Democrats seized on data showing that many of Florida’s smallest rural counties are worse off economically today than before the Great Recession of 2008-09.
Scott’s rosy view of Florida’s finances stands in stark contrast to the picture presented by the Legislature’s chief economist.
“A looming problem remains,” economist Amy Baker writes in the current version of the state’s long-range financial outlook, noting that the costs of state programs paid for with recurring revenue, mostly from the 6 percent statewide sales tax, exceed the amount of projected money available for 2020 and 2021 to pay for the state’s critical and high priority needs.
“This indicates that a structural imbalance is occurring,” Baker noted. Baker has told legislators that the costs of Hurricane Irma will place additional strain on the state’s finances.
Her outlook noted that the Legislature has made the state’s fiscal picture more complicated by “sweeping” or transferring more than $456 million from a variety of trust funds to the state’s current operating budget.

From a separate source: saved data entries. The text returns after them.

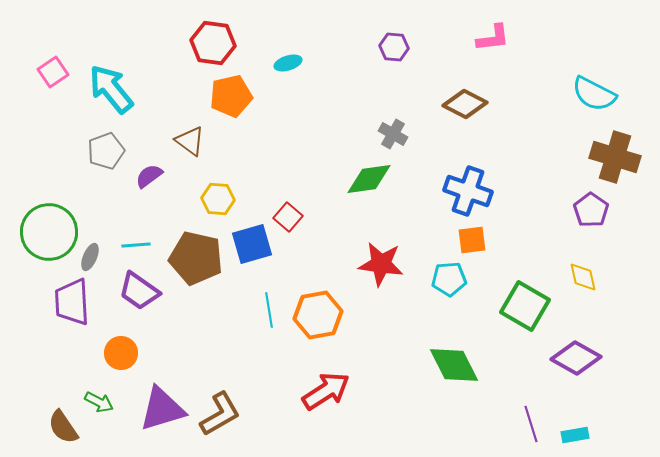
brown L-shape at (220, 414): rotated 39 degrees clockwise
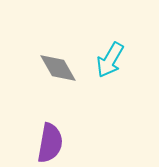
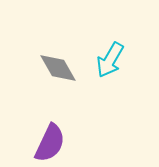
purple semicircle: rotated 15 degrees clockwise
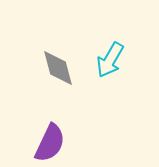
gray diamond: rotated 15 degrees clockwise
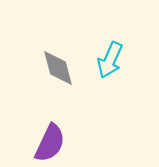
cyan arrow: rotated 6 degrees counterclockwise
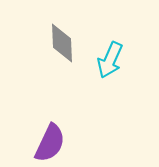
gray diamond: moved 4 px right, 25 px up; rotated 12 degrees clockwise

Revenue experts also have lowered the expected rate of return in the state pension fund next year.
The reduction from 7.6 to 7.5 percent will require an additional $124 million from the Legislature next year to keep the fund fiscally sound.
The size of Florida’s budget has grown larger in each of Scott’s seven years in office, even as the state government work force has shrunk. In 2011, Scott’s first year in office, the budget totaled $69.7 billion. The budget Scott signed last June was $82.4 billion.